Complete the following:
1. From the meeting notes on missile defense, reproduce the part that begins with the words containing "Agnew: Emphasis misplaced." and ends with "is that right?".
2. In the meeting notes on missile defense, how long did Wheeler say the U.S. would have a credible first strike capability against the Chicoms?

Passage given:
● ● ● ● ● ● ●
Packard: Shows chart2 on Alternatives to Minuteman Defense. No alternative is as attractive as system we are proposing.

Wheeler: We do not stress enough the Chicom ICBM threat. I look at it as reverse deterrence. Chicoms could defer [deter] you from assisting in defense of Taiwan with no ABM.

Nixon: How long would we have credible first strike capability against Chicoms?

Wheeler: Through 1970s.

Helms: Wheeler’s right.

Laird: I would say much longer, into 1980s.

Nixon: Our desire here is for its political effect. We won’t trade off any city here against anything out there.

Packard: This deployment would put uncertainty into any Chinese calculation.

Agnew: Emphasis misplaced. I can see people on hill objecting to going ahead and not providing complete protection.

Laird: People on hill impressed with need for a retaliatory capability.

Agnew: Don’t we have enough with Polaris and the bombers?

Laird: Polaris can’t destroy their missiles. Our backgrounders will put China first.

Nixon: Where is Soviet ABM directed?

Helms: Soviet ABM is directed entirely against U.S.

Nixon: Soviets are moving ahead at an escalating rate, is that right?
● ● ● ● ● ● ●
Data rows:

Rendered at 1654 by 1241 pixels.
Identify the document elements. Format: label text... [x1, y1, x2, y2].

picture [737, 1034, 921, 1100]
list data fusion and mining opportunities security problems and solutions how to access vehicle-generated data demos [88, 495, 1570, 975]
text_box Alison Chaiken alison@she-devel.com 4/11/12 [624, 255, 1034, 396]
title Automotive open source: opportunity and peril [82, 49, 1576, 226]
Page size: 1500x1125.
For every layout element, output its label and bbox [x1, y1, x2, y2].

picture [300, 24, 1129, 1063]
● ● ● ● ● ● ●
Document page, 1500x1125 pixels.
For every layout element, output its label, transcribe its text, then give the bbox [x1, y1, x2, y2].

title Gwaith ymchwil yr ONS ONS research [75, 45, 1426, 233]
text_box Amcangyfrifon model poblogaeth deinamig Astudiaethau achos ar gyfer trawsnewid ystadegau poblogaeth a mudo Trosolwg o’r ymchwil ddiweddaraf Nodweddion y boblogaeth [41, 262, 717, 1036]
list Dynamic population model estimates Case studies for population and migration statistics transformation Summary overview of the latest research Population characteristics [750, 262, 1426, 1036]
● ● ● ● ● ● ●
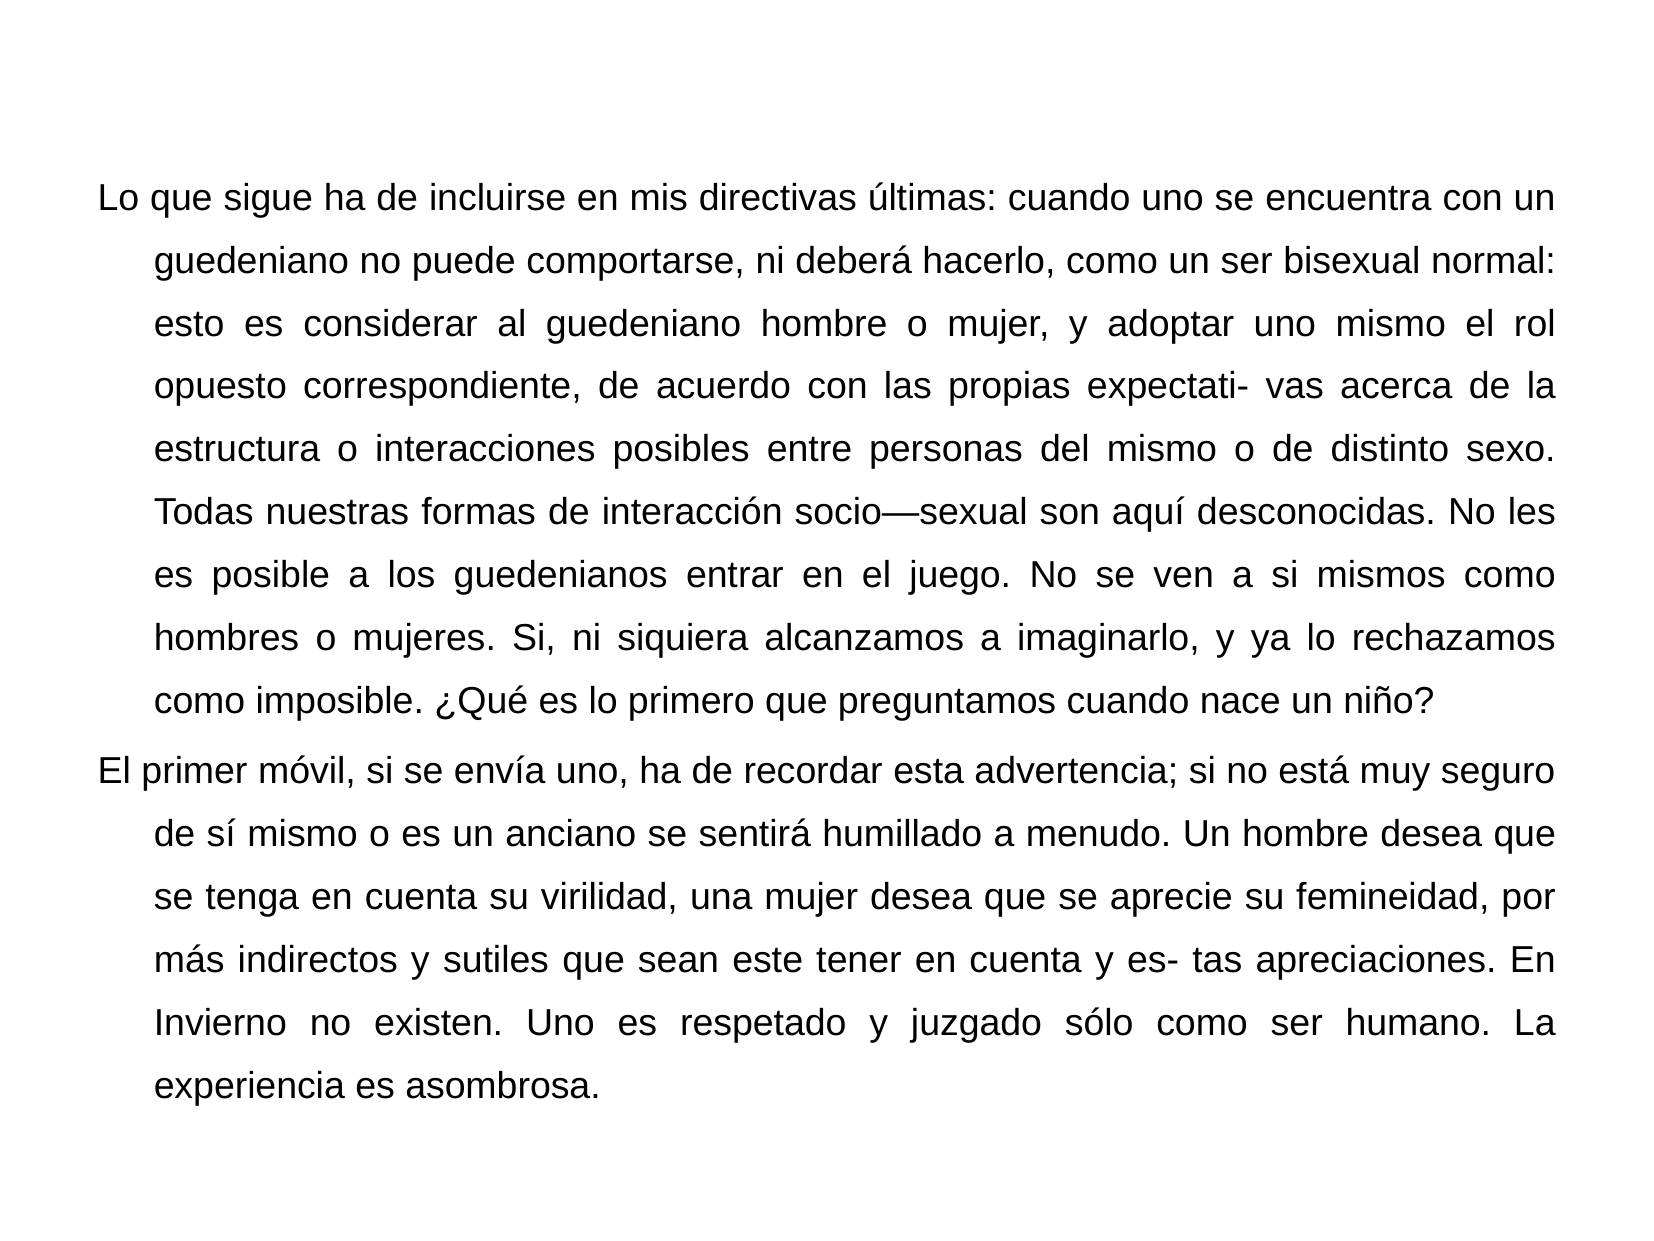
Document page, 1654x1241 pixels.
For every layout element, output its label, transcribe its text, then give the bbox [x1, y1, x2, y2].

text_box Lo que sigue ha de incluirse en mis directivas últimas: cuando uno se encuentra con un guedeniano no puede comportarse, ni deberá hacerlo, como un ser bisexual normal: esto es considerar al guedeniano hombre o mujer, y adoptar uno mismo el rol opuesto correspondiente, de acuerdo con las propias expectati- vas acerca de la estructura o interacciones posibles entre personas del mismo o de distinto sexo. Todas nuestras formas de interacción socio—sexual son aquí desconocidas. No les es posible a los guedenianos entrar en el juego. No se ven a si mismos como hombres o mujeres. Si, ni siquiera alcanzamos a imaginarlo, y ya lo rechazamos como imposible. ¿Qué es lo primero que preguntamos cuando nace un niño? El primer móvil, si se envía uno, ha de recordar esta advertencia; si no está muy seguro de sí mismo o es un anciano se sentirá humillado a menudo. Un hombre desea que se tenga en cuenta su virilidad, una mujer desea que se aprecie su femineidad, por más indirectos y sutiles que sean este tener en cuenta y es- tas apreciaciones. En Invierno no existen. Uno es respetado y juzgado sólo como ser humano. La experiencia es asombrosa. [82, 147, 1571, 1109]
● ● ● ● ● ● ●
Answers provided:
1.
Agnew: Emphasis misplaced. I can see people on hill objecting to going ahead and not providing complete protection.

Laird: People on hill impressed with need for a retaliatory capability.

Agnew: Don’t we have enough with Polaris and the bombers?

Laird: Polaris can’t destroy their missiles. Our backgrounders will put China first.

Nixon: Where is Soviet ABM directed?

Helms: Soviet ABM is directed entirely against U.S.

Nixon: Soviets are moving ahead at an escalating rate, is that right?

2. Through the 1970s.